Last Wednesday, the media profusely spread the riots, which had the Colombian capital as their epicenter and that they left more than 20 people injured. From 2018, groups this ethnic group They have moved to Bogotá to flee from death and hunger.
The long Emberá pilgrimage
From 2018 the situation has become more complex between the ups and downs of negotiations and partial agreements with the Mayor’s Office of Bogotá and the Government, without reaching a comprehensive solution.
In their pilgrimage through the capital, hundreds of Emberá Chamí and Katío have had to settle in the Third Millennium Metropolitan Park, in the center of Bogotá, and in the Enrique Olaya Herrera National Park, just 4 kilometers away, where they arrived on 29 September 2022.
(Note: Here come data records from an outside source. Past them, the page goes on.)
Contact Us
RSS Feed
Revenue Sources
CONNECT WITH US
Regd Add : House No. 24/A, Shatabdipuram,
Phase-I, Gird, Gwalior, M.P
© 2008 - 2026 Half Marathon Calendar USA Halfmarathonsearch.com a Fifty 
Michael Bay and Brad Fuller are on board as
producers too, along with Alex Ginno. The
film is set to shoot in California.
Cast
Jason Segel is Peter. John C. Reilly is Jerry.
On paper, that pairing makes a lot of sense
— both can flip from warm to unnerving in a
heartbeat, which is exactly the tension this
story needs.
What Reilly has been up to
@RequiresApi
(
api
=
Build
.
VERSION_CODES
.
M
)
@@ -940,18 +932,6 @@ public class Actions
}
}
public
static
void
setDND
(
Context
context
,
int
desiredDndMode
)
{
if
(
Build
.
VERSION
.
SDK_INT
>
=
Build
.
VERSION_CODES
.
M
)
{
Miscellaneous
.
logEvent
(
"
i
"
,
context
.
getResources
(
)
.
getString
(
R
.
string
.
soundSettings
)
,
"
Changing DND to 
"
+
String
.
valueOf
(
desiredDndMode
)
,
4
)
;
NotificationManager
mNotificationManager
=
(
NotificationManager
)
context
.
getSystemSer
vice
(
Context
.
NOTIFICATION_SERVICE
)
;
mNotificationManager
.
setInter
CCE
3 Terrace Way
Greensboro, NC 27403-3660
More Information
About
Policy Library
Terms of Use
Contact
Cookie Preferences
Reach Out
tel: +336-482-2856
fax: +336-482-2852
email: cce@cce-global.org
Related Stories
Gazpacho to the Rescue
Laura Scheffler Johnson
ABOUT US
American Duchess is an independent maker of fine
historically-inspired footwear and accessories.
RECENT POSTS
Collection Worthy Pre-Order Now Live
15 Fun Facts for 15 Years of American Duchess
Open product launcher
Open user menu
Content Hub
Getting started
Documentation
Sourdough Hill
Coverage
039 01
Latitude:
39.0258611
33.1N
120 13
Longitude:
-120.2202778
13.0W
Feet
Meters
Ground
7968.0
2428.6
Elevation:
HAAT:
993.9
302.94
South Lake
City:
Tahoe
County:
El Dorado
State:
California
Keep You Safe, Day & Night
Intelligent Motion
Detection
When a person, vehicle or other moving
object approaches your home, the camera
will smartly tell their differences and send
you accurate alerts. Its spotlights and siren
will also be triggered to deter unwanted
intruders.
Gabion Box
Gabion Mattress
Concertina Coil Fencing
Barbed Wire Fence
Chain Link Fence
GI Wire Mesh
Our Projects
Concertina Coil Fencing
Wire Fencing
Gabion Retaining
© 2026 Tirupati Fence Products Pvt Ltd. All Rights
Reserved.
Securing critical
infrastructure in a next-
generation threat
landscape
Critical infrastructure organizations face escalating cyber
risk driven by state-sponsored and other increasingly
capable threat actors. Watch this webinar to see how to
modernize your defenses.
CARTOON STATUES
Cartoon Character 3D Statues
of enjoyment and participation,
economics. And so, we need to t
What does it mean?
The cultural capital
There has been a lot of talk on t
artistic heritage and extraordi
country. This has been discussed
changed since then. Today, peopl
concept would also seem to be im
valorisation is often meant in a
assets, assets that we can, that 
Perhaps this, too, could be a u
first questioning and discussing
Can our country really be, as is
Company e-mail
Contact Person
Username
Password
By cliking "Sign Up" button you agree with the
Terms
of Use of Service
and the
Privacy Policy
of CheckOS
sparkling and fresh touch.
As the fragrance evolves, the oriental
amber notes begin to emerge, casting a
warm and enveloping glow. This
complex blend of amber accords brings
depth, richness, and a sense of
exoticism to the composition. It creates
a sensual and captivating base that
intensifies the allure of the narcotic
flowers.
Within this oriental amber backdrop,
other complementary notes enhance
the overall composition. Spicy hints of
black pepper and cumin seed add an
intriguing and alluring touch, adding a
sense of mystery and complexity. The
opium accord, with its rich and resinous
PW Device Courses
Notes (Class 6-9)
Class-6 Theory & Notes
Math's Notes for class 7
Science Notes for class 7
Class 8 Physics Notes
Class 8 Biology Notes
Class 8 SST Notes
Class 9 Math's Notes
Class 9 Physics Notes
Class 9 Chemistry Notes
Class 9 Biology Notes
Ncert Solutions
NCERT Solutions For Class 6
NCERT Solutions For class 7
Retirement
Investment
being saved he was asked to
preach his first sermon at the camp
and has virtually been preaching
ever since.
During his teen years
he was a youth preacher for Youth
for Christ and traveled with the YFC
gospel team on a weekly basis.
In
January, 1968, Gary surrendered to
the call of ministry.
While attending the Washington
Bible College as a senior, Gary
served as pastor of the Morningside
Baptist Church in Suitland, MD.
The Emberá diaspora has been the victim of discrimination, stigmatization and aporophobia on the part of the inhabitants of the capital and the press, which classifies it as invasive and violent.

As an example of the precariousness and the few security guarantees they have in the city, last April, members of this indigenous community blocked the street to report that a taxi driver had run over a minor. The Mobile Riot Squad (Esmad) arrived at the scene to break up the protest and clashes broke out in which 30 people were injured, most of them women and children.
In May past, after spending eight months in the National Park, where they lived out in the open in improvised ‘cambuches’ covered with plastic bags, they agreed to settle in the Comprehensive Protection Units (UPI) of Florida and La Rioja, according to the Victims Unit.
The situation in these shelters, which at first would be temporary, has become unsustainable over the months. It is calculated that 21 people, most of them children, have died in these places due to the lack of medical attention and the deplorable conditions in those found.